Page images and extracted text
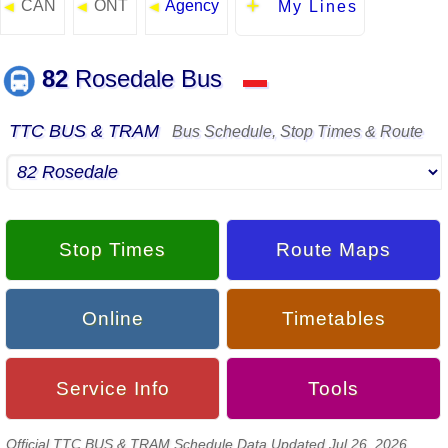
CAN
ONT
Agency
◄
◄
◄
My Lines
82
Rosedale Bus
▬
TTC BUS & TRAM
Bus Schedule, Stop Times & Route
Stop Times
Route Maps
Online
Timetables
Service Info
Tools
Official TTC BUS & TRAM Schedule Data Updated Jul 26, 2026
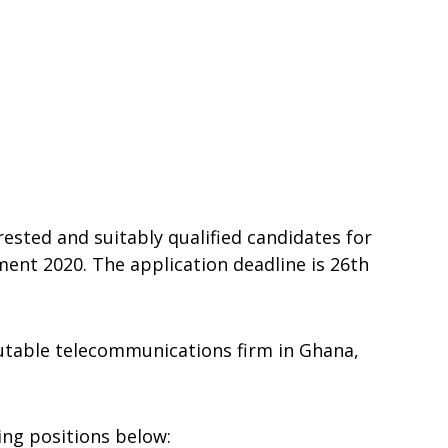
rested and suitably qualified candidates for
nt 2020. The application deadline is 26th
table telecommunications firm in Ghana,
wing positions below:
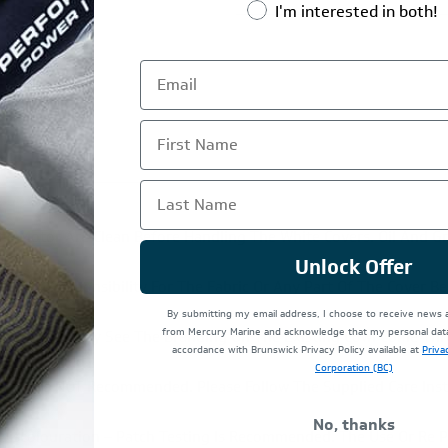
I'm interested in both!
First Name
Last Name
e Motor Are Clean Before Handling The White Covers. Oil And Gr
Unlock Offer
 Easily. Responsibility For The Fabric Or Any Part Of The Cover 
By submitting my email address, I choose to receive news
from Mercury Marine and acknowledge that my personal data 
ent And You May See The Branding On The Existing Cowl Come Thr
accordance with Brunswick Privacy Policy available at
Priva
e Guaranteed.
Corporation (BC)
achine Is NOT Recommended. Please Follow The Supplied Care Inst
No, thanks
iscolouration – Patch Testing Is Recommended. The Use Or Re Pr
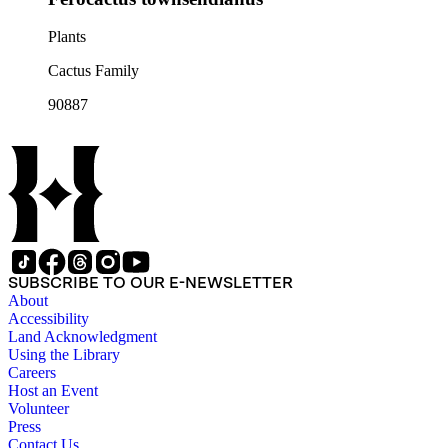
Plants
Cactus Family
90887
SUBSCRIBE TO OUR E-NEWSLETTER
About
Accessibility
Land Acknowledgment
Using the Library
Careers
Host an Event
Volunteer
Press
Contact Us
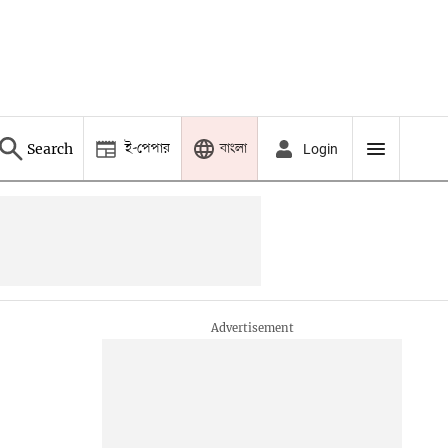
ই-পেপার
বাংলা
Search
Login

### Description of the task
Of the lines above, retype only those from the line containing "I'm interested in both!" through the line containing "Corporation (BC)", including both, exactly.

### Result of the exercise
I'm interested in both!
First Name
Last Name
e Motor Are Clean Before Handling The White Covers. Oil And Gr
Unlock Offer
 Easily. Responsibility For The Fabric Or Any Part Of The Cover 
By submitting my email address, I choose to receive news
from Mercury Marine and acknowledge that my personal data 
ent And You May See The Branding On The Existing Cowl Come Thr
accordance with Brunswick Privacy Policy available at
Priva
e Guaranteed.
Corporation (BC)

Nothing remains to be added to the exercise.